X/Twitter thread + LinkedIn post + Pinterest description

You are writing three platform-native social posts to promote the article "Vitamin D: Sources, Deficiency Signs and How to Optimize Levels". First, paste the published article URL or the draft headline below. Then create: (A) an X/Twitter thread opener plus 3 follow-up tweets (each tweet ≤280 characters) that tease key tips and end with a short CTA and URL placeholder; (B) a LinkedIn post (150–200 words) in a professional tone with a strong hook, one evidence-based insight from the article, and a clear CTA to read the full guide; (C) a Pinterest pin description (80–100 words) that is keyword-rich, describes what the pin links to, and includes the primary keyword and 2 secondary keywords naturally. Use approachable, active language and include a CTA in each. Output format: label sections A, B, C and provide the exact text to paste to each platform.
12

12. Final SEO Review

Paste your draft — AI audits E-E-A-T, keywords, structure, and gaps

You are performing a final SEO audit of the draft for "Vitamin D: Sources, Deficiency Signs and How to Optimize Levels". Paste the full article draft below (include title, meta, and body). The AI should check and return: (1) keyword placement checklist (primary and secondary in title, H2s, first 100 words, meta description, and image alt text); (2) E-E-A-T gaps (missing expert quotes, missing study citations, author bio signals); (3) readability estimate (Flesch or simple level) and three suggestions to improve scannability; (4) heading hierarchy and any H1/H2/H3 problems; (5) duplicate-angle risk vs top 10 SERP (brief note if content is too generic); (6) content freshness signals to add (recent studies, publication date, update plan); and (7) five specific, prioritized improvement suggestions (exact sentence edits or additional sections to add). Output format: numbered audit checklist with actionable fixes and suggested one-sentence rewrites for any three weak headings or CTAs.
Common Mistakes
  • Using vague 'more vitamin D' advice without specific serum targets, IU ranges, or sunlight guidance (e.g., saying 'get more sun' with no minutes/skin-tone detail).

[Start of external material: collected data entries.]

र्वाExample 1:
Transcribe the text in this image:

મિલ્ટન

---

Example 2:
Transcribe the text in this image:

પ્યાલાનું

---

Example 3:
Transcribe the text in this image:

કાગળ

  • Presenting supplementation doses as universal rather than tailored by baseline 25(OH)D level, age, pregnancy status, or comorbidities.
  • Mixing vitamin D2 and D3 interchangeably without noting differences in effectiveness for maintaining serum levels.

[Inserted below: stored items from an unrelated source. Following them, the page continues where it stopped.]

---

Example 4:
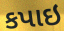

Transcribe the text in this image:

કપાઇ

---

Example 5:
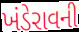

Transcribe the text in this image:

ખંડેરાવની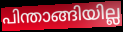
പിന്താങ്ങിയില്ല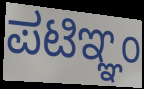
ಪಟಿಞ್ಞಂ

  • Failing to include testing cadence and what to expect after starting supplements (how fast levels rise and when to retest).
  • Omitting food-first portion examples and IU conversions, so readers can't translate 'eat more salmon' into realistic intake.

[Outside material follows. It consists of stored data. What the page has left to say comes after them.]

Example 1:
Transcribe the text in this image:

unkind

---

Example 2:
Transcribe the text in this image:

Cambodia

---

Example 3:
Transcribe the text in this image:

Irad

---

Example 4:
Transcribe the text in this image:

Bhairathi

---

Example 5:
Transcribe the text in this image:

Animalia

  • Neglecting to cite major guidelines or recent meta-analyses, weakening credibility for clinical claims.
  • Ignoring safety/upper limits and drug interactions (e.g., with certain anticonvulsants or glucocorticoids).
Pro Tips
  • Include a short interactive calculator or table that estimates sun minutes by latitude, month, and Fitzpatrick skin type — this increases dwell time and shares value across social.
  • Use a small, clearly formatted testing callout box with exact 25(OH)D cutoffs (ng/mL and nmol/L), recommended retest timing, and a one-line lab order suggestion to reduce friction to action.
  • For SERP differentiation, add a personalized 2-week food-and-sun trial plan and a 12-week supplement ramp table tied to baseline categories (deficient/insufficient/optimal).
  • Cite at least one recent meta-analysis and one society guideline (e.g., Endocrine Society or IOM) to cover both clinical and population perspectives and mitigate editorial bias.
  • Optimize images: use an original infographic comparing IU per portion (salmon vs eggs vs fortified milk) with clear portion sizes — this targets rich snippets and PAA boxes.
  • Add clinician-voiced pull quotes and localize sunlight advice by mentioning latitude ranges or seasons — that improves perceived usefulness and E-E-A-T.